By: Amelia McDaniel, Lay Associate for Christian Formation

 

I spent several years as the religion teacher at an Episcopal day school in Baton Rouge.  I taught about 300 students from PreK – 5th grade. They called me Church Lady and I loved it. I wish I had written down all the things they said and did, because there are some hysterical and profound stories.

One day I was teaching the story of the Good Shepherd to a group of Kindergartners.  I talked about how the Good Shepherd led his sheep to green pastures and cool still waters and through the dark rocky places.  I told them that the Good Shepherd knew all his sheep by name and if even one of them was missing he would go out to find them and bring them home.  I used big pieces of felt and small wooden sheep and shepherd to tell the story. At the end of the story,  Warren, a darling, precocious boy with strawberry blond curls and freckles all over his big moon face shook his head.
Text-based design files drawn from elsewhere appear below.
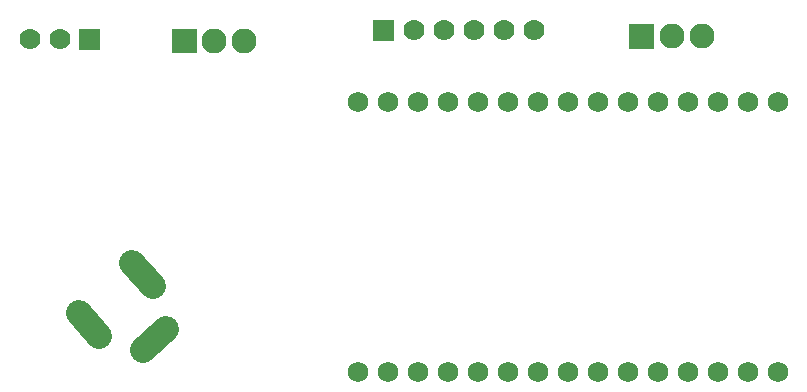
<source format=gts>
G04 Layer: TopSolderMaskLayer*
G04 EasyEDA v6.3.53, 2021-02-19T20:33:04--5:00*
G04 278ba4fcc65f4522a46e9f3658c659ef,10*
G04 Gerber Generator version 0.2*
G04 Scale: 100 percent, Rotated: No, Reflected: No *
G04 Dimensions in millimeters *
G04 leading zeros omitted , absolute positions ,3 integer and 3 decimal *
%FSLAX33Y33*%
%MOMM*%
G90*
G71D02*

%ADD23C,2.203196*%
%ADD25C,2.103196*%
%ADD26C,1.727200*%
%ADD27C,1.778000*%

%LPD*%
G54D23*
G01X16922Y25446D02*
G01X18695Y23545D01*
G01X14161Y19317D02*
G01X12388Y21218D01*
G01X19771Y19899D02*
G01X17870Y18125D01*
G36*
G01X59019Y43614D02*
G01X59019Y45717D01*
G01X61122Y45717D01*
G01X61122Y43614D01*
G01X59019Y43614D01*
G37*
G54D25*
G01X62611Y44666D03*
G01X65151Y44666D03*
G54D26*
G01X61468Y16218D03*
G01X61468Y39078D03*
G01X64008Y16218D03*
G01X66548Y16218D03*
G01X66548Y39078D03*
G01X64008Y39078D03*
G01X69088Y16218D03*
G01X69088Y39078D03*
G01X71628Y16218D03*
G01X71628Y39078D03*
G01X58928Y16218D03*
G01X58928Y39078D03*
G01X56388Y16218D03*
G01X56388Y39078D03*
G01X53848Y39078D03*
G01X53848Y16218D03*
G01X51308Y16218D03*
G01X48768Y16218D03*
G01X46228Y16218D03*
G01X43688Y16218D03*
G01X41148Y16218D03*
G01X38608Y16218D03*
G01X36068Y16218D03*
G01X36068Y39078D03*
G01X38608Y39078D03*
G01X41148Y39078D03*
G01X43688Y39078D03*
G01X46228Y39078D03*
G01X48768Y39078D03*
G01X51308Y39078D03*
G54D27*
G01X50927Y45174D03*
G01X48387Y45174D03*
G01X45847Y45174D03*
G01X43307Y45174D03*
G01X40767Y45174D03*
G36*
G01X37338Y44285D02*
G01X37338Y46063D01*
G01X39116Y46063D01*
G01X39116Y44285D01*
G01X37338Y44285D01*
G37*
G36*
G01X20284Y43233D02*
G01X20284Y45336D01*
G01X22387Y45336D01*
G01X22387Y43233D01*
G01X20284Y43233D01*
G37*
G54D25*
G01X23876Y44285D03*
G01X26416Y44285D03*
G54D27*
G01X8255Y44412D03*
G01X10795Y44412D03*
G36*
G01X12446Y43523D02*
G01X12446Y45301D01*
G01X14224Y45301D01*
G01X14224Y43523D01*
G01X12446Y43523D01*
G37*
M00*
M02*

</source>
He had the best gravelly little voice I had ever heard from a 5-year-old.

I don’t know Miss Amelia….”That Good Shepherd must have had some kind of good GPS system to not get lost out there.”

Warren, the son of an avid Louisiana outdoorsman, knew how easy it is to get lost travelling in the wilderness without some help.

David helped us start off this Lenten season by reminding us that God has a burning question for us all, and it has been his question since the garden….  Where are you? We humans have gotten very good at hiding. From God. From each other and from ourselves. And the call of Lent is to try to stop hiding so much and show up.  Not an easy task.